Le tribunal de commerce de Chalon-sur-Saône, par un jugement réputé contradictoire du 8 janvier 2026, a prononcé la liquidation judiciaire d’un entrepreneur individuel en redressement judiciaire. La procédure avait été ouverte le 13 novembre 2025, et l’audience du 8 janvier devait statuer sur la poursuite de l’activité ou la liquidation immédiate. Le débiteur, bien que non comparant, était régulièrement informé, et le mandataire judiciaire a requis la conversion de la procédure. La question de droit portait sur l’existence d’une possibilité de redressement ou de cession de l’entreprise. Le tribunal a répondu par la négative, prononçant la liquidation judiciaire.

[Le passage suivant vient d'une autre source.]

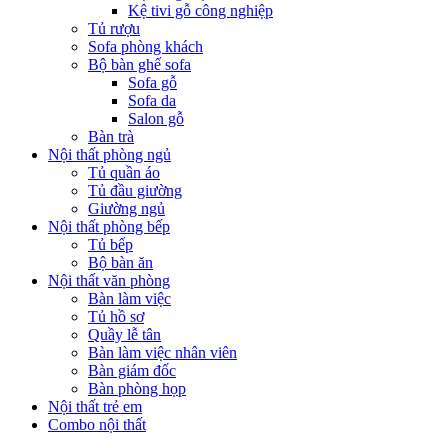
Kệ tivi gỗ công nghiệp
Tủ rượu
Sofa phòng khách
Bộ bàn ghế sofa
Sofa gỗ
Sofa da
Salon gỗ
Bàn trà
Nội thất phòng ngủ
Tủ quần áo
Tủ đầu giường
Giường ngủ
Nội thất phòng bếp
Tủ bếp
Bộ bàn ăn
Nội thất văn phòng
Bàn làm việc
Tủ hồ sơ
Quầy lễ tân
Bàn làm việc nhân viên
Bàn giám đốc
Bàn phòng họp
Nội thất trẻ em
Combo nội thất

L’appréciation des perspectives de redressement par le tribunal repose sur trois éléments cumulatifs. Le jugement retient que « le niveau d’activité de l’entreprise, l’insuffisance de trésorerie et l’absence de perspective favorable au redressement démontrent qu’il n’existe aucune possibilité de redressement » (Motifs de la décision). Cette motivation concise montre que le juge du fond dispose d’un pouvoir souverain pour évaluer la viabilité économique. La valeur de cette décision est de rappeler que l’absence de comparution du débiteur ne paralyse pas le contrôle judiciaire. Sa portée pratique est de conditionner la liquidation à une impossibilité objective, et non à un simple défaut de comparution.
La décision écarte également toute solution alternative au redressement, comme la cession de l’entreprise. Le tribunal constate « qu’en outre une cession de l’entreprise n’est pas envisageable » (Motifs de la décision), ce qui ferme la voie à un plan de continuation ou de cession. Le sens de cette affirmation est d’exiger du juge qu’il examine toutes les options légales avant de liquider. La valeur de cette approche est d’éviter une liquidation automatique en présence d’un simple défaut de plan. Sa portée est de renforcer l’office du juge, qui doit vérifier l’absence de toute perspective, même en l’absence du débiteur.